TASK OBJECTIVE >>
Print every entry below again exactly as written, skipping the pictures.

__________

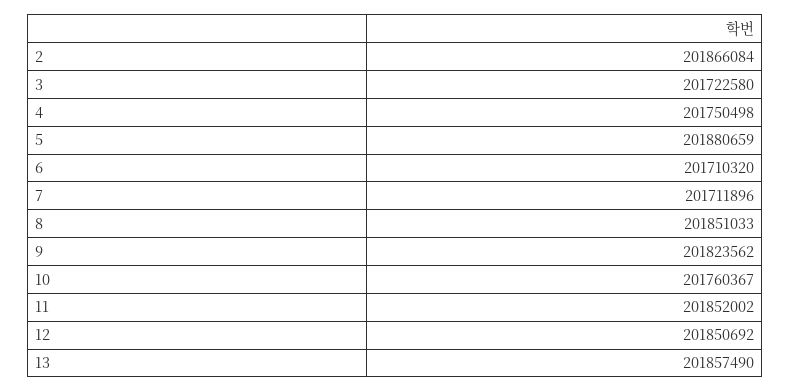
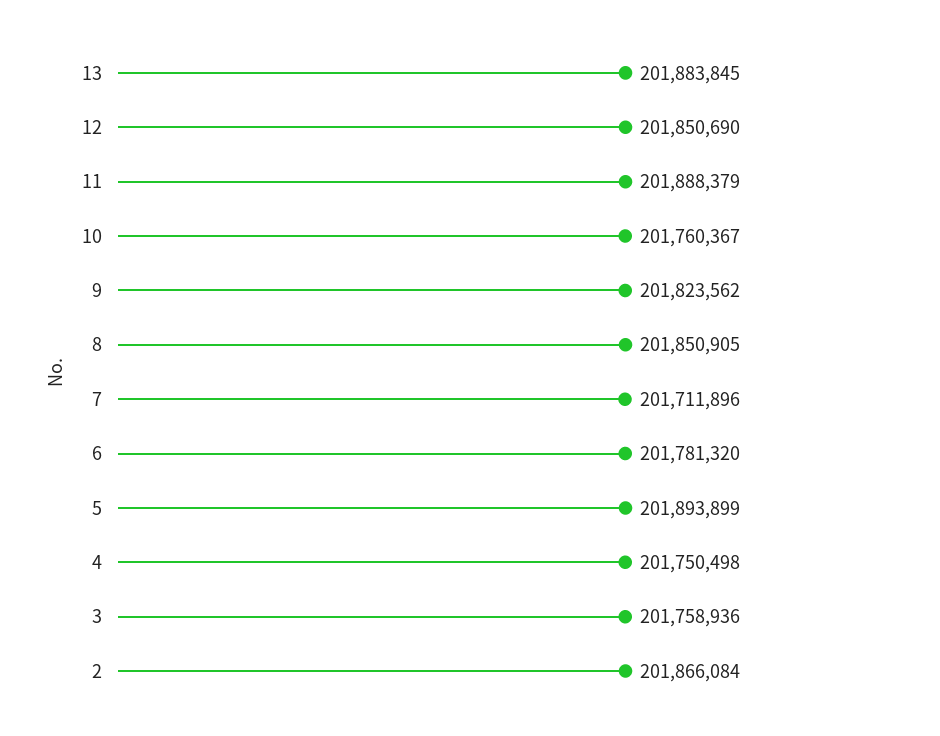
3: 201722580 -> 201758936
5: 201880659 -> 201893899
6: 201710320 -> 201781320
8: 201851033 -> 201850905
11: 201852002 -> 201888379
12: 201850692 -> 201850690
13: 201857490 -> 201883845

__________

TASK RESULT >>
3: 201722580 -> 201758936
5: 201880659 -> 201893899
6: 201710320 -> 201781320
8: 201851033 -> 201850905
11: 201852002 -> 201888379
12: 201850692 -> 201850690
13: 201857490 -> 201883845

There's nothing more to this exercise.